Mehr Mut zu christdemokratischen Visionen! Drucken

Nutzt die ÖVP unter Michael Spindelegger ihr programmatisches Potenzial zur Überwindung des politischen Stillstandes?

Christian Mertens

Von der Quelle her kommend versorgt der Fluss die Landschaft, die er mit seinen Armen durchzieht, mit wichtigen Sedimenten und Nährstoffen. Dieses Bild – passend zu einem österlichen Ausflug in der Au – symbolisiert den Anspruch an eine Weltanschauungspartei wie die ÖVP: Gleich dem bedachten Verlauf eines Stromes in Mäandern bedarf es auch hier der Zeit, das heißt des Vor-, Mit- und Nachdenkens, um das belebende Quellwasser (in unserem Bild die Werte, Grundsätze) „sickern“ zu lassen.

Mit anderen Worten: Politik bedarf langfristiger Strategien, um große Vorhaben verwirklichen und den Menschen Ausblicke, Ziele  sowie Hoffnungen vermitteln zu können. Es täte der ÖVP (wie allen anderen österreichischen Parteien) gut, aus dem Strudel pragmatischer Tagespolitik herauszuschwimmen, wirtschafts-, gesellschafts- oder kulturpolitische Visionen zu entwickeln und auf diesen Felder einen ehrlichen weltanschaulichen Wettbewerb auszutragen. Statt dessen gerät Politik mehr und mehr zu einem pragmatischen Management aktueller „Sachzwänge“. Dies mündet in einer „Politik auf Zuruf“, in einer Klientelpolitik (in der ÖVP begünstigt durch deren strukturelle Verfassung), die an ihrem möglichen Wähler maximierenden oder minimierenden Faktor ausgerichtet ist. Schuldbewusst sprachen in den letzten Tagen auch einige Spitzenpolitiker vom „Stillstand“, den es nun zu überwinden gelte.

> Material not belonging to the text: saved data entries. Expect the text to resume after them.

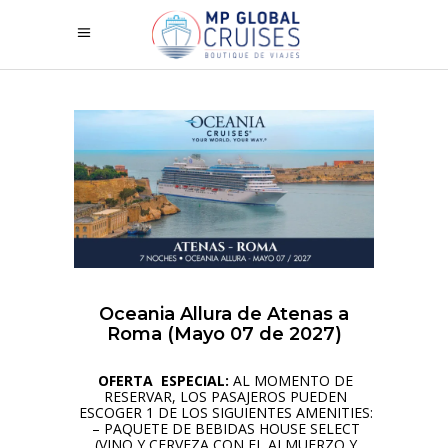
Oceania Allura de Atenas a
Roma (Mayo 07 de 2027)
OFERTA ESPECIAL:
AL MOMENTO DE
RESERVAR, LOS PASAJEROS PUEDEN
ESCOGER 1 DE LOS SIGUIENTES AMENITIES:
– PAQUETE DE BEBIDAS HOUSE SELECT
(VINO Y CERVEZA CON EL ALMUERZO Y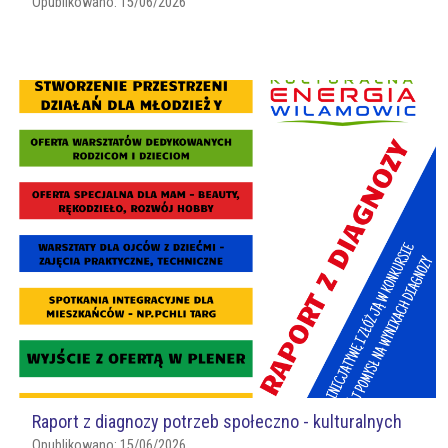
Opublikowano:
15/06/2026
Raport z diagnozy potrzeb społeczno - kulturalnych
Opublikowano:
15/06/2026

Dabei wäre programmatisch fundierte Politik auf Basis eines christlich inspirierten Menschen- und Gesellschaftsbildes (Christdemokratie) aktueller denn je: Die Herausforderungen unserer Zeit, von der Wirtschafts- und Finanzkrise, der Möglichkeit mit Lebensmittelpreisen zu spekulieren (und dabei Hunger zu verursachen!) über die Ausgrenzung älterer und behinderter Menschen oder die Einflussmöglichkeiten von Gentechnik und Biomedizin auf unser Leben bis hin zur digitalen Vollerfassung des Menschen („gläserner Mensch“) zeigen, dass es gerade heute einer Politik bedarf, die Maß am Menschen und seinen individuellen Bedürfnissen wie Fähigkeiten nimmt, die den Freiheitsbegriff an Verantwortung bindet, die der Marktwirtschaft einen sozialen und ökologischen Ordnungsrahmen verpasst, die Menschen Leistung ermöglicht, ihnen aber dort unter die Arme greift, wo sie sich selbst nicht mehr helfen können (Subsidiarität; nicht gleichbedeutend mit pervertiertem Föderalismus).

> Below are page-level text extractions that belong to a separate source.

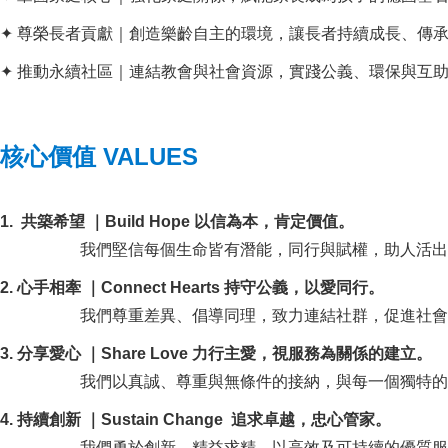
✦ 尊榮長者貢獻｜創造樂齡自主的環境，讓長者持續成長、傳
✦ 推動永續社區｜連結教會與社會資源，實踐公義、環保與互
核心價值 VALUES
1. 共築希望 ｜Build Hope 以信為本，肯定價值。
我們堅信每個生命皆有潛能，同行與賦權，助人活出
2. 心手相牽 ｜Connect Hearts 持守公義，以愛同行。
我們尊重差異、倡導同理，致力連結社群，促進社會
3. 分享愛心 ｜Share Love 力行主愛，視服務為關係的建立。
我們以真誠、尊重與無條件的接納，與每一個獨特的生
4. 持續創新 ｜Sustain Change 追求卓越，忠心管家。
我們勇於創新、精益求精，以高效及可持續的優質服務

Vor allem: Christdemokratische Politik steht weder im Gegensatz zu (Wert-) Konservativität noch zu Liberalität noch zu sozialer Gemeinwohlorientierung, sondern vereint in sich alle drei Facetten. Sie erschöpft sich nicht – wie oft falsch verstanden – in der sozialen Dimension („christlich-sozial“).

In den letzten Jahren gab es in der ÖVP einen Mangel an Orten, an denen intellektuelle Begegnung stattfand und wertbasierte Visionen über den pragmatischen Alltag hinaus entwickelt werden konnten. Michael Spindelegger kennt dieses Problem – wann wird er dessen Lösung angehen?

Der Historiker und Publizist Christian Mertens gab 2003 gemeinsam mit Thomas Köhler und Michael Spindelegger das Buch „Stromaufwärts. Christdemokratie in der Postmoderne des 21. Jahrhunderts“ sowie, erweitert um Christoph Neumayer, 2008 das Werk „Stromabwärts. In Mäandern zur Mündung – Christdemokratie als kreatives Projekt“ heraus.